I'm thinking it could be related to either of these problems:
- Do I need to disable paging or re-write to cr3 when I change a page directory entry? The following code gets called during my task switch: (I know the page is loaded in supervisor mode, but I want to get this working before I concentrate on protection).

Code: Select all

void Memory::LoadProcessPageTable(unsigned int *pageTable)
{
    m_pageDirectory[1] = (unsigned int)pageTable | 3; // supervisor, r/w, present
}
- Can interrupts fire before other interrupts return? Could the timer fire an interrupt while a syscall to print a string to the screen is still running? My first instruction when an interrupt is called is cli to avoid this, but is it still possible?

Posted: Thu Jul 19, 2007 4:10 am
by AndrewAPrice
It all works fine now! I added

Code: Select all

write_cr3((unsigned int)m_pageDirectory);
to the end of Memory::LoadProcessPageTable and it works perfectly! That one little bug wasted me 2 perfect days of coding.
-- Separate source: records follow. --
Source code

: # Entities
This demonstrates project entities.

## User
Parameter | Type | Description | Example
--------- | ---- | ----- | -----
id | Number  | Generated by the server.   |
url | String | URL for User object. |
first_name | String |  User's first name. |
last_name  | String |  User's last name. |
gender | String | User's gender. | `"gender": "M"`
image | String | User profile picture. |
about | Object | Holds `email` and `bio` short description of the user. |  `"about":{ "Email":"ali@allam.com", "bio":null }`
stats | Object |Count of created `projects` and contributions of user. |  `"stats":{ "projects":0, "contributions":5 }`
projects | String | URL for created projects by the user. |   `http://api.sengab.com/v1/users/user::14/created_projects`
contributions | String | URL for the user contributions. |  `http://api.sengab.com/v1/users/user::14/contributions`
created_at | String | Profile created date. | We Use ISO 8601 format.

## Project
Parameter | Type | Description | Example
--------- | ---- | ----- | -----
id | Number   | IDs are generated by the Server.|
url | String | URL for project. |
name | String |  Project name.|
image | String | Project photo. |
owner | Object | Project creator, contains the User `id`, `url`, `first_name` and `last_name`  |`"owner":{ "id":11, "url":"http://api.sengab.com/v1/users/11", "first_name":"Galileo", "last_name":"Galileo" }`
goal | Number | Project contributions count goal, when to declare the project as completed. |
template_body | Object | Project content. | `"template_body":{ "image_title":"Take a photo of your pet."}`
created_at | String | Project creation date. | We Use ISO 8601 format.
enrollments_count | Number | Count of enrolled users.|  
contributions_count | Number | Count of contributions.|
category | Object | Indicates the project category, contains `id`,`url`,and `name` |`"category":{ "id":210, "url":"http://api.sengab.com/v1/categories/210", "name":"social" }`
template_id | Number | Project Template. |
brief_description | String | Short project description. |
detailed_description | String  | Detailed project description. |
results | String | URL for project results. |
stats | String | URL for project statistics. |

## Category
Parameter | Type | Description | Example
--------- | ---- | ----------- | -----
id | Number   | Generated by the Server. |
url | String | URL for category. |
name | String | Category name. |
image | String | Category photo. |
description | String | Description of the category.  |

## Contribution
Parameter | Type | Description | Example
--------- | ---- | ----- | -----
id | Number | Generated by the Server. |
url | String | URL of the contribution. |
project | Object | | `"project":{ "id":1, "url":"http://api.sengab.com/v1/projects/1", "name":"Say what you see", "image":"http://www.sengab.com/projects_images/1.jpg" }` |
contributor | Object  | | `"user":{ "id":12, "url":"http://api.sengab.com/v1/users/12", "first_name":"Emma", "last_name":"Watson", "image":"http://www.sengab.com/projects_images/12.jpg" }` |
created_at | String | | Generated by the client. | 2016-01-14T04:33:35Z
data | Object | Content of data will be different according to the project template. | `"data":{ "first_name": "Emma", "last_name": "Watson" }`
Mind you, I did sort out a lot of other bugs along the way.

Posted: Thu Jul 19, 2007 4:14 am
by pcmattman
Shouldn't you be loading a new CR3 per process on the task switch?

Posted: Thu Jul 19, 2007 6:55 am
by AndrewAPrice
pcmattman wrote:Shouldn't you be loading a new CR3 per process on the task switch?
I was talking in #osdev on irc.freenode.net and I gained inspiration for a completely new way to over come the 4MB limit I have imposed myself for applications. I probably won't start implementing it while I can still handle the 4MB limit.